Enterprises use proxies for traffic shaping within the enterprise. The agents themselves need to be proxy aware to enable the command-and-control to communicate instructions in and out of the enterprise.
About 10% of the enterprise botnets examined by the Damballa researchers were designed to infect a specific company network. The malware making up the botnet was created by toolkits that can be purchased on hacker websites. Ollmann said the botnets targeting specific company networks were either designed by an insider or by a former employee creating a backdoor into the company network.
"The problem with using these DIY kits is that they are often backdoored themselves by the authors of the malware," Ollmann said. "These small botnets tuned to a particular organization often have more than one command-and-control channel creating an even bigger problem for enterprises."
------------------------------------------------------------
__SET OF TASKS__
(1) In the text about enterprise botnets, what share of the botnets examined by the Damballa researchers were designed to infect a specific company network?
(2) List every statement the botnet text attributes to Ollmann, whether quoted directly or reported.
(3) Continue the text about enterprise botnets after its final sentence.
------------------------------------------------------------
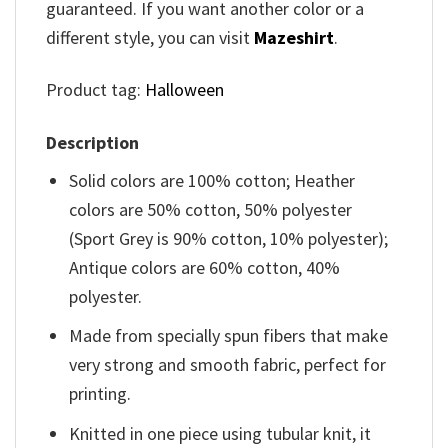
guaranteed. If you want another color or a
different style, you can visit
Mazeshirt
.
Product tag:
Halloween
Description
Solid colors are 100% cotton; Heather
colors are 50% cotton, 50% polyester
(Sport Grey is 90% cotton, 10% polyester);
Antique colors are 60% cotton, 40%
polyester.
Made from specially spun fibers that make
very strong and smooth fabric, perfect for
printing.
Knitted in one piece using tubular knit, it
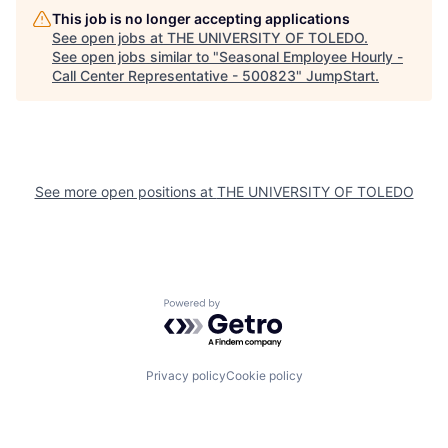
This job is no longer accepting applications
See open jobs at
THE UNIVERSITY OF TOLEDO
.
See open jobs similar to "
Seasonal Employee Hourly -
Call Center Representative - 500823
"
JumpStart
.
See more open positions at
THE UNIVERSITY OF TOLEDO
Powered by Getro.com
Privacy policy
Cookie policy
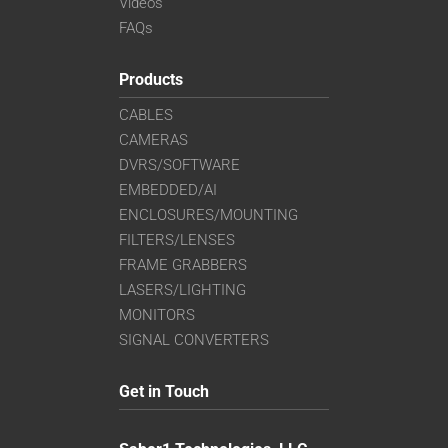
Videos
FAQs
Products
CABLES
CAMERAS
DVRS/SOFTWARE
EMBEDDED/AI
ENCLOSURES/MOUNTING
FILTERS/LENSES
FRAME GRABBERS
LASERS/LIGHTING
MONITORS
SIGNAL CONVERTERS
Get in Touch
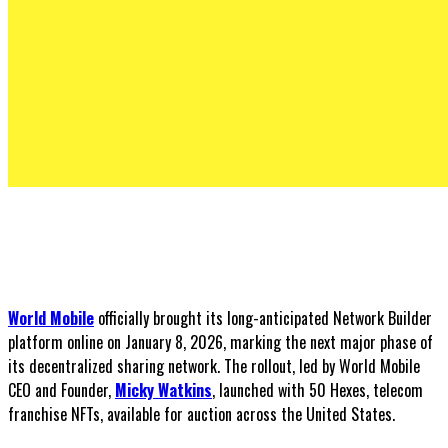
World Mobile
officially brought its long-anticipated Network Builder
platform online on January 8, 2026, marking the next major phase of
its decentralized sharing network. The rollout, led by World Mobile
CEO and Founder,
Micky Watkins
, launched with 50 Hexes, telecom
franchise NFTs, available for auction across the United States.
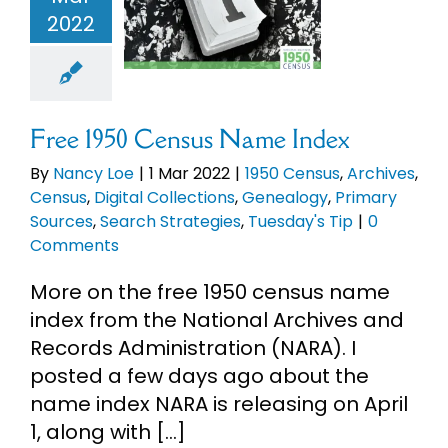
ives
Census
2022
eBooks
l Collections
logy
Primary
ces
Search
Newsletter
rategies
sday's Tip
Free 1950 Census Name Index
Presentations
By
Nancy Loe
|
1 Mar 2022
|
1950 Census
,
Archives
,
Census
,
Digital Collections
,
Genealogy
,
Primary
Sources
,
Search Strategies
,
Tuesday's Tip
|
0
Research
Comments
More on the free 1950 census name
About
index from the National Archives and
Records Administration (NARA). I
Contact
posted a few days ago about the
name index NARA is releasing on April
My Account
1, along with [...]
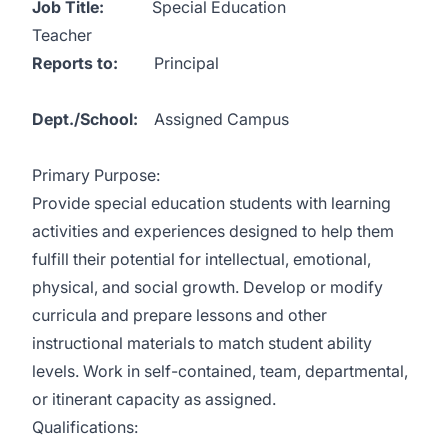
Job Title:
Special Education
Teacher
Reports to:
Principal
Dept./School:
Assigned Campus
Primary Purpose:
Provide special education students with learning
activities and experiences designed to help them
fulfill their potential for intellectual, emotional,
physical, and social growth. Develop or modify
curricula and prepare lessons and other
instructional materials to match student ability
levels. Work in self-contained, team, departmental,
or itinerant capacity as assigned.
Qualifications:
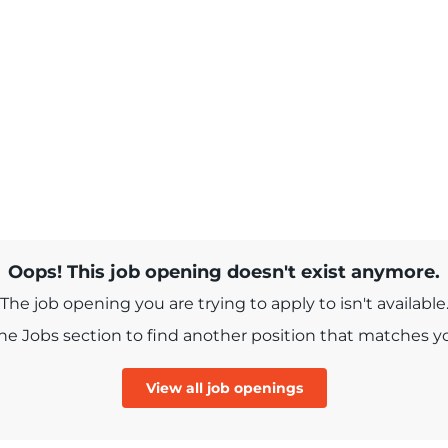
Oops! This job opening doesn't exist anymore.
The job opening you are trying to apply to isn't available
e Jobs section to find another position that matches you
View all job openings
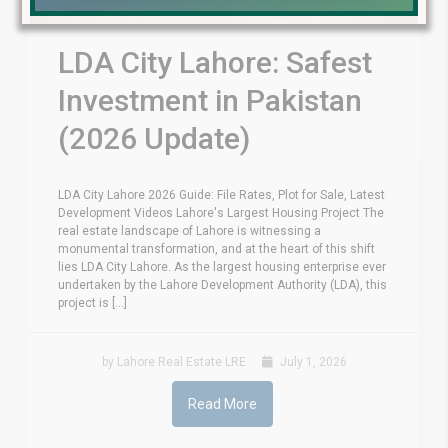
LDA City Lahore: Safest
Investment in Pakistan
(2026 Update)
LDA City Lahore 2026 Guide: File Rates, Plot for Sale, Latest
Development Videos Lahore's Largest Housing Project The
real estate landscape of Lahore is witnessing a
monumental transformation, and at the heart of this shift
lies LDA City Lahore. As the largest housing enterprise ever
undertaken by the Lahore Development Authority (LDA), this
project is [...]
by Lahore Real Estate LRE
July 1, 2026
Read More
------------------------------------------------------------
__RESULTS FOR THE EXERCISE__
(1) About 10%

(2)
- The botnets targeting specific company networks were designed either by an insider or by a former employee creating a backdoor into the company network.
- The problem with using these DIY kits is that they are often backdoored themselves by the authors of the malware.
- These small botnets tuned to a particular organization often have more than one command-and-control channel, creating an even bigger problem for enterprises.

(3)
The Damballa research is important, according to Ollmann, because until now, most security professionals were comfortable with the method of quarantining and eradicating a single piece of malware and then scanning an infected client for additional infections. Ollmann said some firms are also eradicating the malware by engaging in a method he calls "nuke and pave." Essentially, destroying all malware on an infected machine by whipping the hard drive and reimaging it, he said.
Another way to address the issue is to identify and block the command-and-control channel used by botnet operators to send instructions to the host.
"The command-and-control channel is the Achilles heel; [it is] the weakest point of the botnet operation," Ollmann said. "Shifting away from dealing with the botnet threat as a malware threat, and treating it as a network threat becomes much more efficient, scalable and easier to shut [botnets] down."